**Task objective**
From the first line to the last, output the data exactly as it stands, minus its pictures.

**Data to examine**
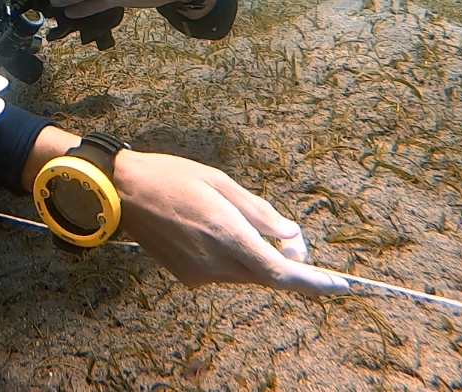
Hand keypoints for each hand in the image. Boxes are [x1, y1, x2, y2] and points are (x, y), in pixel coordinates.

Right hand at [115, 148, 348, 294]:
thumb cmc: (171, 176)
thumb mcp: (219, 181)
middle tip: (291, 239)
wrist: (122, 192)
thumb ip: (258, 211)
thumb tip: (290, 234)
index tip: (340, 285)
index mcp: (227, 234)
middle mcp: (215, 261)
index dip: (314, 281)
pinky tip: (214, 230)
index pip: (281, 272)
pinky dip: (234, 258)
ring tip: (241, 223)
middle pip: (266, 275)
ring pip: (246, 275)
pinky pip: (224, 272)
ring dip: (258, 258)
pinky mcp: (188, 277)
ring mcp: (200, 273)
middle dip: (287, 263)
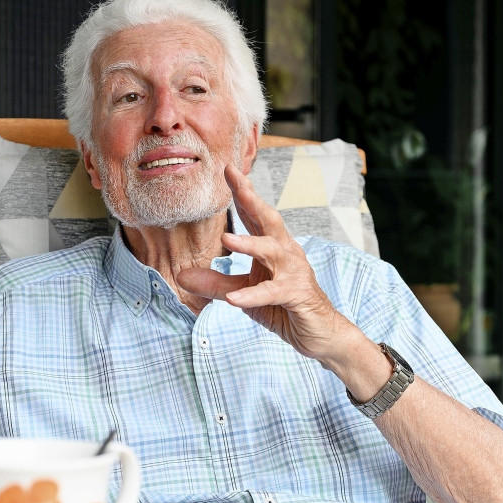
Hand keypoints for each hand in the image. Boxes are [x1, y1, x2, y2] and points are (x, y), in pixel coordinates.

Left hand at [176, 164, 354, 363]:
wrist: (320, 333)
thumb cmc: (284, 308)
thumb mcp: (244, 294)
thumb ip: (215, 284)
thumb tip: (181, 276)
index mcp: (273, 247)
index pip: (255, 215)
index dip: (243, 192)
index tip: (228, 169)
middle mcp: (286, 253)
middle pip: (269, 221)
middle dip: (253, 200)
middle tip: (236, 181)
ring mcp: (293, 272)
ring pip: (272, 252)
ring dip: (250, 244)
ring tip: (226, 239)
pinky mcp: (296, 295)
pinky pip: (273, 292)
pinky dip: (253, 295)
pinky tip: (234, 299)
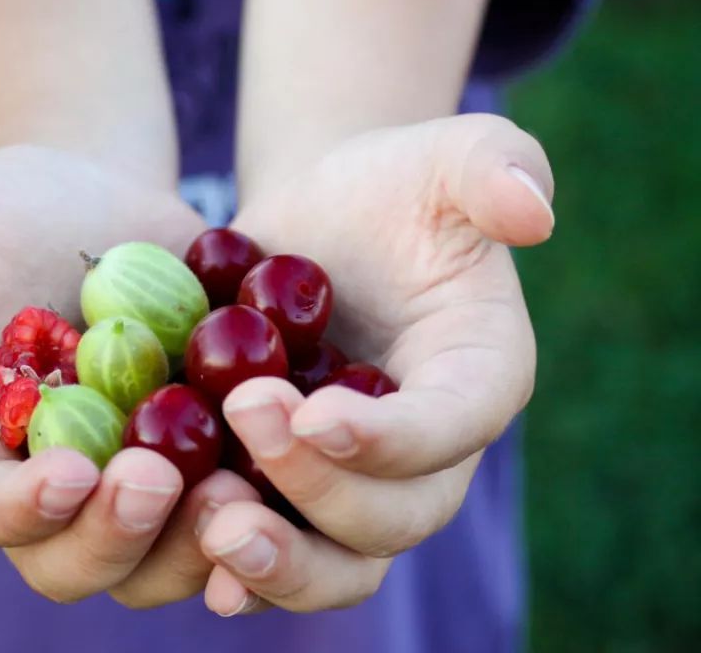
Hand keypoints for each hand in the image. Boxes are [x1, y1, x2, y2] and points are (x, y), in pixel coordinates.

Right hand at [0, 145, 259, 606]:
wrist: (105, 199)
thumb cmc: (4, 205)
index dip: (16, 508)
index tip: (71, 471)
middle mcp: (44, 481)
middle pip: (67, 559)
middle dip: (111, 538)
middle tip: (159, 479)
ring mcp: (124, 483)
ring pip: (152, 564)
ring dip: (192, 546)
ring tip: (233, 488)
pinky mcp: (197, 465)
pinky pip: (224, 524)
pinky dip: (254, 522)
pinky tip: (291, 487)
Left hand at [197, 114, 554, 614]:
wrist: (318, 224)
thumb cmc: (389, 187)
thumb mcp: (443, 154)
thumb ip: (496, 165)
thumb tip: (531, 210)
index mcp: (479, 377)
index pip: (451, 428)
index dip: (390, 438)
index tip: (314, 413)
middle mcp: (429, 452)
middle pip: (393, 516)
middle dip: (321, 490)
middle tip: (247, 425)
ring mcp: (359, 481)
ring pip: (341, 561)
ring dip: (281, 562)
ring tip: (211, 524)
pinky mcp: (294, 487)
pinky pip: (280, 552)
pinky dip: (241, 569)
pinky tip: (192, 554)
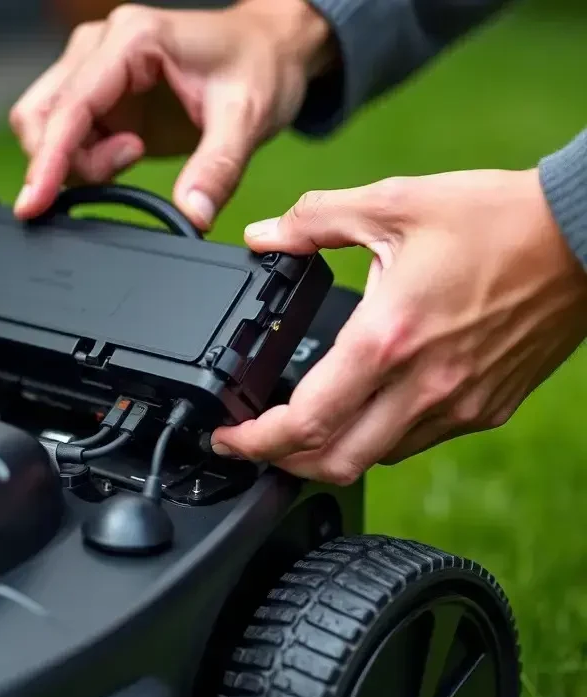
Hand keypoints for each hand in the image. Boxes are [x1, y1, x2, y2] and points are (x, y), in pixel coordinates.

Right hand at [9, 0, 335, 229]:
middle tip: (126, 165)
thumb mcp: (247, 117)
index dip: (46, 160)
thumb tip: (192, 214)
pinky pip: (67, 135)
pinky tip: (128, 153)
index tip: (32, 203)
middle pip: (42, 115)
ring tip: (133, 155)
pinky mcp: (98, 92)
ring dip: (77, 161)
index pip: (71, 106)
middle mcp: (101, 46)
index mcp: (133, 39)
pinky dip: (85, 159)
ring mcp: (94, 68)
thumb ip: (217, 169)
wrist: (270, 50)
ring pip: (47, 126)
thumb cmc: (259, 65)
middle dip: (65, 161)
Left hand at [212, 169, 586, 483]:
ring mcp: (459, 405)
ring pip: (376, 459)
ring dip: (330, 452)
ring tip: (303, 426)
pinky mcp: (487, 409)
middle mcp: (424, 386)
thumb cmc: (498, 218)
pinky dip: (378, 437)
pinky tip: (365, 408)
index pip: (305, 421)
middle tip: (256, 442)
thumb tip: (264, 236)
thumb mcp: (393, 203)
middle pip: (334, 463)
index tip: (229, 437)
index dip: (255, 442)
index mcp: (388, 338)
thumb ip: (315, 220)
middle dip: (283, 462)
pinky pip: (416, 442)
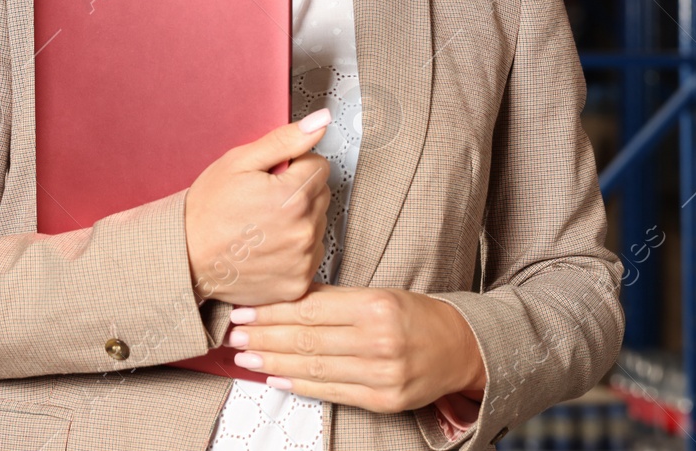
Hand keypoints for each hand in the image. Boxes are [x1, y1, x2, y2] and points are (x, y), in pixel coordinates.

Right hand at [184, 109, 333, 305]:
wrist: (185, 257)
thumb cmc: (207, 210)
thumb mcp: (239, 162)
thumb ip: (285, 141)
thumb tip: (320, 122)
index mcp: (292, 197)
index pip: (319, 166)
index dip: (294, 166)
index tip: (272, 177)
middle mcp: (303, 231)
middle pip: (321, 196)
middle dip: (299, 192)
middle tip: (264, 200)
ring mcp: (302, 261)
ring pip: (317, 225)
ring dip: (298, 221)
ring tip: (263, 225)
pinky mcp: (297, 284)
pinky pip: (311, 256)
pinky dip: (295, 251)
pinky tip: (269, 247)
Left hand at [222, 283, 485, 413]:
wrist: (462, 348)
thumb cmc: (416, 316)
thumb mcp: (380, 294)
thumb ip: (336, 300)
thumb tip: (286, 300)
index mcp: (377, 305)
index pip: (310, 309)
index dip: (272, 312)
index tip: (244, 310)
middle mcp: (380, 341)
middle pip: (308, 339)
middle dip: (264, 338)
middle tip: (234, 336)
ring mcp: (383, 374)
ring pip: (315, 368)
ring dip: (274, 362)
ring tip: (246, 357)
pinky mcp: (385, 400)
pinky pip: (333, 392)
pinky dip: (300, 385)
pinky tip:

**Written response**
Hand keypoints for each hand in the image. Boxes are [x1, y1, x2, y2] and points are (x, y), in pixel coordinates.

Right hand at [115, 148, 348, 294]:
thumb cmc: (171, 176)
thumb mcp: (219, 181)
middle tip: (291, 239)
wrist: (122, 192)
thumb ip: (258, 211)
thumb tip: (290, 234)
index tip: (340, 285)
index mcp: (227, 234)
middle mcp: (215, 261)
index dip: (314, 281)
pinky tip: (214, 230)
index pip: (281, 272)
pinky dip: (234, 258)
ring tip: (241, 223)
middle pip: (266, 275)
ring pip: (246, 275)
pinky pip: (224, 272)
ring dip: (258, 258)
pinky mcp: (188, 277)
ring mcp: (200, 273)
middle dip: (287, 263)
Hand keypoints for each hand in the image. Boxes are [x1, y1, x2, y2] and points are (x, y), in pixel coordinates.

Left hand at [176, 164, 354, 363]:
wrist: (320, 333)
thumb cmc: (284, 308)
thumb mcp: (244, 294)
thumb ip: (215, 284)
thumb tip: (181, 276)
index mcp: (273, 247)
index pip: (255, 215)
index dip: (243, 192)
index tip: (228, 169)
middle mcp: (286, 253)
middle pip: (269, 221)
middle dip: (253, 200)
middle tip: (236, 181)
ring mcp: (293, 272)
ring pip: (272, 252)
ring dip: (250, 244)
ring tip: (226, 239)
pinky mcp: (296, 295)
pinky pip: (273, 292)
pinky dip: (253, 295)
pinky tip: (234, 299)
Hand keypoints for each hand in the image. Boxes are [x1, y1, x2, y2] and points are (x, y), in pixel coordinates.

Right hand at [0, 145, 259, 606]:
wrist: (105, 199)
thumb cmc: (4, 205)
index dip: (16, 508)
index tip: (71, 471)
middle mcp: (44, 481)
middle pip: (67, 559)
middle dip: (111, 538)
middle tip: (159, 479)
ring mcp: (124, 483)
ring pip: (152, 564)
ring dip: (192, 546)
ring tip: (233, 488)
pinky mcp: (197, 465)
pinky pip: (224, 524)
pinky dip: (254, 522)
pinky tip: (291, 487)
Left hand at [197, 114, 554, 614]:
wrist: (318, 224)
thumb cmc: (389, 187)
thumb mcp: (443, 154)
thumb ip: (496, 165)
thumb tip: (531, 210)
index mcp: (479, 377)
index pip: (451, 428)
index dip: (390, 438)
index tip: (314, 413)
middle mcp: (429, 452)
middle pip: (393, 516)
middle dip: (321, 490)
middle tip: (247, 425)
ring mcp: (359, 481)
ring pip: (341, 561)
ring dip: (281, 562)
ring tip: (211, 524)
pinky mcp: (294, 487)
pinky pip: (280, 552)
pinky dip: (241, 569)
pinky tip: (192, 554)
Hand keypoints for each hand in the image. Boxes are [x1, y1, x2, y2] and points are (x, y), in pixel coordinates.

Right hand at [9, 0, 335, 229]:
middle tip: (126, 165)
thumb mcp: (247, 117)
index dip: (46, 160)
thumb tip: (192, 214)
pinky pip: (67, 135)
pinky tip: (128, 153)
index tip: (32, 203)
middle pip: (42, 115)
ring tip: (133, 155)
pinky mcp: (98, 92)
ring dip: (77, 161)
index pip: (71, 106)
middle mcp: (101, 46)
index mcp: (133, 39)
pinky dip: (85, 159)
ring mcp: (94, 68)
thumb ip: (217, 169)
wrist: (270, 50)
ring pip: (47, 126)
thumb cmc: (259, 65)
middle dip: (65, 161)
Left hand at [212, 169, 586, 483]:
ring mcp: (459, 405)
ring pip: (376, 459)
ring dip: (330, 452)
ring tip: (303, 426)
pinky mcp: (487, 409)
middle mcp: (424, 386)
thumb cmc: (498, 218)
pinky dip: (378, 437)
pinky tip: (365, 408)
index pip: (305, 421)
middle tip: (256, 442)
thumb tip: (264, 236)
thumb mcp: (393, 203)
middle pip: (334, 463)
index tip: (229, 437)
index dip: (255, 442)
index mcp: (388, 338)
thumb ip: (315, 220)
middle dip: (283, 462)
pinky pip: (416, 442)
Hand keypoints for each hand in the image. Boxes are [x1, y1, x2, y2] and points are (x, y), in pixel coordinates.

Right hand at [184, 109, 333, 305]:
wrist: (185, 257)
thumb cmc: (207, 210)
thumb mcp: (239, 162)
thumb ip: (285, 141)
thumb tip: (320, 122)
index mcp: (292, 197)
index pip: (319, 166)
index dip: (294, 166)
index tip: (272, 177)
middle mcp: (303, 231)
middle pip: (321, 196)
middle dip: (299, 192)
middle tip: (264, 200)
ring mcp: (302, 261)
ring pip: (317, 225)
ring dip: (298, 221)
ring tip: (263, 225)
pinky mcp: (297, 284)
pinky pip: (311, 256)
pinky dip: (295, 251)
pinky tip: (269, 247)
Left hand at [222, 283, 485, 413]:
wrist: (462, 348)
thumb cmc: (416, 316)
thumb mcp: (380, 294)
thumb ip: (336, 300)
thumb tip: (286, 300)
index mcp: (377, 305)
index pip: (310, 309)
index dip: (272, 312)
index tip: (244, 310)
middle mcp: (380, 341)
middle pip: (308, 339)
middle dip: (264, 338)
middle tip: (234, 336)
ring mcp: (383, 374)
ring pip: (315, 368)
ring dip: (274, 362)
ring tip: (246, 357)
pinky mcp: (385, 400)
pinky pip: (333, 392)
pinky dip: (300, 385)
pinky tip:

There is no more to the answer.